* **Task**:
In these records, how many lines contain "font"? Please reply with the number only.

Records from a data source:
-------
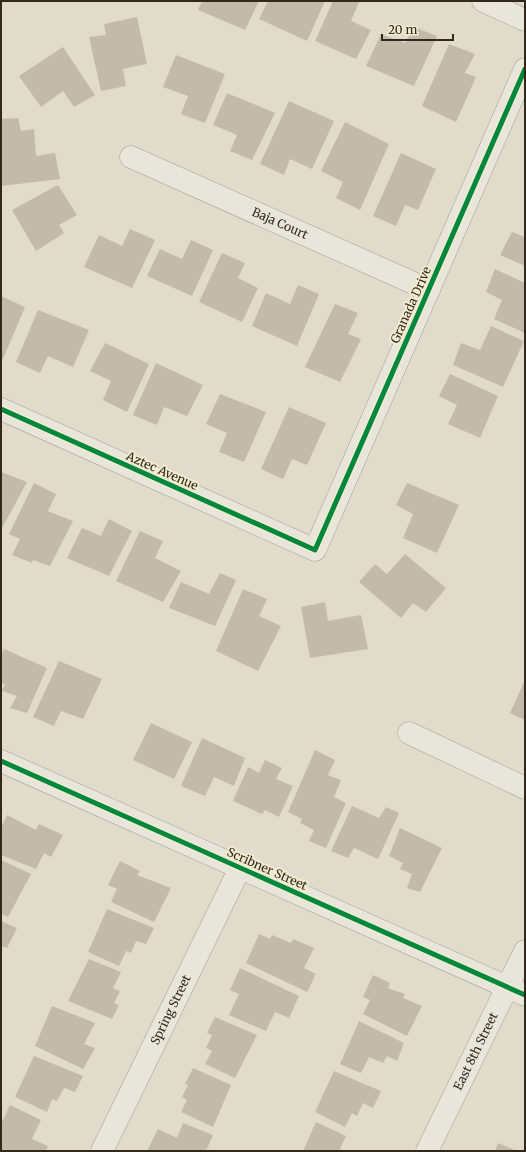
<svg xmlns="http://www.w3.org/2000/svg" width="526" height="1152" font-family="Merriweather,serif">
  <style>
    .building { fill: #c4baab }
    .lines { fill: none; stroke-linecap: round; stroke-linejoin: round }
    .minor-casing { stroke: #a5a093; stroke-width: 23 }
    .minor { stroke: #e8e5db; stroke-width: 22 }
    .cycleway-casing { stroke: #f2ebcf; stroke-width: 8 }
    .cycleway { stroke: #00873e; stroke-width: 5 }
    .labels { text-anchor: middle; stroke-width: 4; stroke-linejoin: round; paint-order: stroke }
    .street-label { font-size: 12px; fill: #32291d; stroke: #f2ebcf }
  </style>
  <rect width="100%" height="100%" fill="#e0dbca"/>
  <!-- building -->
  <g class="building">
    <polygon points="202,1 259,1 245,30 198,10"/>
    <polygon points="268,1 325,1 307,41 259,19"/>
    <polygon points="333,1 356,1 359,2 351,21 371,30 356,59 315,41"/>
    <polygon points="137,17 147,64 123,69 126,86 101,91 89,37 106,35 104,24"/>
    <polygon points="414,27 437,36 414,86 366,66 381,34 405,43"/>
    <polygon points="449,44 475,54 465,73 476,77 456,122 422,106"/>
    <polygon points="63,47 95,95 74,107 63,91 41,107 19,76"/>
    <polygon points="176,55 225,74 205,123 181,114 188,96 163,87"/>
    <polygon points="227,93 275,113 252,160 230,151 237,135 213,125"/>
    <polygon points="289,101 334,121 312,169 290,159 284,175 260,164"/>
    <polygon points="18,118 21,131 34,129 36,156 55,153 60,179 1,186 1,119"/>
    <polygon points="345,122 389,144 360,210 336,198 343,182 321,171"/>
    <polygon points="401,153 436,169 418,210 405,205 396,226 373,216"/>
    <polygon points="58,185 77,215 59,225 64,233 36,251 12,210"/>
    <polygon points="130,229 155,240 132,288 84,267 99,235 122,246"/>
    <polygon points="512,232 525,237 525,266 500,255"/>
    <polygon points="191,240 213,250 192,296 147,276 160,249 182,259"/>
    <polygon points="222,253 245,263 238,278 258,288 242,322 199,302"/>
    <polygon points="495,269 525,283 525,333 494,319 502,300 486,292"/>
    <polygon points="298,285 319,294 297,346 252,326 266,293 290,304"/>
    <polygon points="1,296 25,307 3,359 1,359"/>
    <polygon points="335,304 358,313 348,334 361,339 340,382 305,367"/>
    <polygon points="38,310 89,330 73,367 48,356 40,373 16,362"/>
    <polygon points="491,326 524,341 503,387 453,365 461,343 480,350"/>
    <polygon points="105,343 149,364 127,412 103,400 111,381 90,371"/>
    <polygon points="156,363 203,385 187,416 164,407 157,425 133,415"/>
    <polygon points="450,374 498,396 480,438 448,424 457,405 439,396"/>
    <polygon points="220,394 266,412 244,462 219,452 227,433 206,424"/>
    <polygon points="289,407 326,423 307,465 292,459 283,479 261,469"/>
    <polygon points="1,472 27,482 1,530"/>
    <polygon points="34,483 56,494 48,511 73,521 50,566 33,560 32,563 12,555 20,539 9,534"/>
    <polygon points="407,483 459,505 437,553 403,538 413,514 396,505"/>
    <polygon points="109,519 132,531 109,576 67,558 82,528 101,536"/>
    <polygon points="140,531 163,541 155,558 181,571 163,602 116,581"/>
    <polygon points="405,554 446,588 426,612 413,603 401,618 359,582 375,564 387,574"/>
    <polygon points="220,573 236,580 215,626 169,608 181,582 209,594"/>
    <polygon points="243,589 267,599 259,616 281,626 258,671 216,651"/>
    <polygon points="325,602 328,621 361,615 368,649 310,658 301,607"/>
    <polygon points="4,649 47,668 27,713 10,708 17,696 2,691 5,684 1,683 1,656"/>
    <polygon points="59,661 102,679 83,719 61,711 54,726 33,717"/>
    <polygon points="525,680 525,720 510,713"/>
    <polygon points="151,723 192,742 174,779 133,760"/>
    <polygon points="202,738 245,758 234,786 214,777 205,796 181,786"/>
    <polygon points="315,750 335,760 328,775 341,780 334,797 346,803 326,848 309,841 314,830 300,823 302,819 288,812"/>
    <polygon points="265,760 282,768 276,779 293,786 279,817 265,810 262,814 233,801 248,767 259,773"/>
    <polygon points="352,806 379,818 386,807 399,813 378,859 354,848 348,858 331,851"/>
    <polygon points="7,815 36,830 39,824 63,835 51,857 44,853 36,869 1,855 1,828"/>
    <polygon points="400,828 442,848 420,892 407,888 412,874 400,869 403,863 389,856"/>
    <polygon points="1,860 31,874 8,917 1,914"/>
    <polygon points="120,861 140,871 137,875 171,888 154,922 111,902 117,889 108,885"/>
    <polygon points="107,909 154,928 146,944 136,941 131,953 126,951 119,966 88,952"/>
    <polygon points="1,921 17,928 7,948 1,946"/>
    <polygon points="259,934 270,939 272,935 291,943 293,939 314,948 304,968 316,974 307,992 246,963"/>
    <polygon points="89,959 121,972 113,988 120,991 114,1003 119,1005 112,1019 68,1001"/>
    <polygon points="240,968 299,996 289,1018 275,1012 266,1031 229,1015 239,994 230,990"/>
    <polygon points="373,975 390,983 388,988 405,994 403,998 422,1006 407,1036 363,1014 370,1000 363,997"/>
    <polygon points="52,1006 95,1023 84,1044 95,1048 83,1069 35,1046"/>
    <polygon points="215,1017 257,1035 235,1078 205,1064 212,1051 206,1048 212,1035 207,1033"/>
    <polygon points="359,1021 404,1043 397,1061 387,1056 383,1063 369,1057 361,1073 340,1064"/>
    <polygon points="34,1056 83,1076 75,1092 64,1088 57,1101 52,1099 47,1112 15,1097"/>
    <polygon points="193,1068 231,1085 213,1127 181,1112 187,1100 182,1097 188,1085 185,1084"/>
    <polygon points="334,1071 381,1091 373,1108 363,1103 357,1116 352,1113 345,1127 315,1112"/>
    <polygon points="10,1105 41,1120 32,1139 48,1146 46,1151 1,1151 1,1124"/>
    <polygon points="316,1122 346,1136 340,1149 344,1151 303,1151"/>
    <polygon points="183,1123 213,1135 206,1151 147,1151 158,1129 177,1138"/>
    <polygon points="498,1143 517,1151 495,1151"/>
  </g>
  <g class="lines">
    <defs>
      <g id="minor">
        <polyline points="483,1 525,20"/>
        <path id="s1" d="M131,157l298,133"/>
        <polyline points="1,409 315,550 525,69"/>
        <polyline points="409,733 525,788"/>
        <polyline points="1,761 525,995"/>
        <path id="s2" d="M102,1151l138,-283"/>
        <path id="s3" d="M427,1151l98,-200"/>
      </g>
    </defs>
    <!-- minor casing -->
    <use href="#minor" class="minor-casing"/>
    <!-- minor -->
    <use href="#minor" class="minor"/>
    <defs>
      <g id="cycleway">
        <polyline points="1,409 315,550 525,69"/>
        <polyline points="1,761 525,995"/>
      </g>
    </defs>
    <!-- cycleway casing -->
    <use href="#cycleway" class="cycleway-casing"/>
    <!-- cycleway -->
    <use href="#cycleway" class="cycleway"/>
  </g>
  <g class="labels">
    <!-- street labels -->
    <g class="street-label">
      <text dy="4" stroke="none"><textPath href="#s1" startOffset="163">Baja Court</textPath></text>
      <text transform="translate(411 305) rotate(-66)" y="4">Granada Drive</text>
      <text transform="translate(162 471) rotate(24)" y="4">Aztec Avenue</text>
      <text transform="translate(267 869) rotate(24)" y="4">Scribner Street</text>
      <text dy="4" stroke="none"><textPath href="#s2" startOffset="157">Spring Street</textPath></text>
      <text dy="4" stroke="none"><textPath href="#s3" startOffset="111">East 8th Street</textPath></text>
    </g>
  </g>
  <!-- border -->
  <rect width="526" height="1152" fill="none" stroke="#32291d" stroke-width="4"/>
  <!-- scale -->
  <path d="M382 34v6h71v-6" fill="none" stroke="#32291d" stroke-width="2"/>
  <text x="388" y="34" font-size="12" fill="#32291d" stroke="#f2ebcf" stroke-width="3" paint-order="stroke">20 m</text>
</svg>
-------
* **Task solution**:
3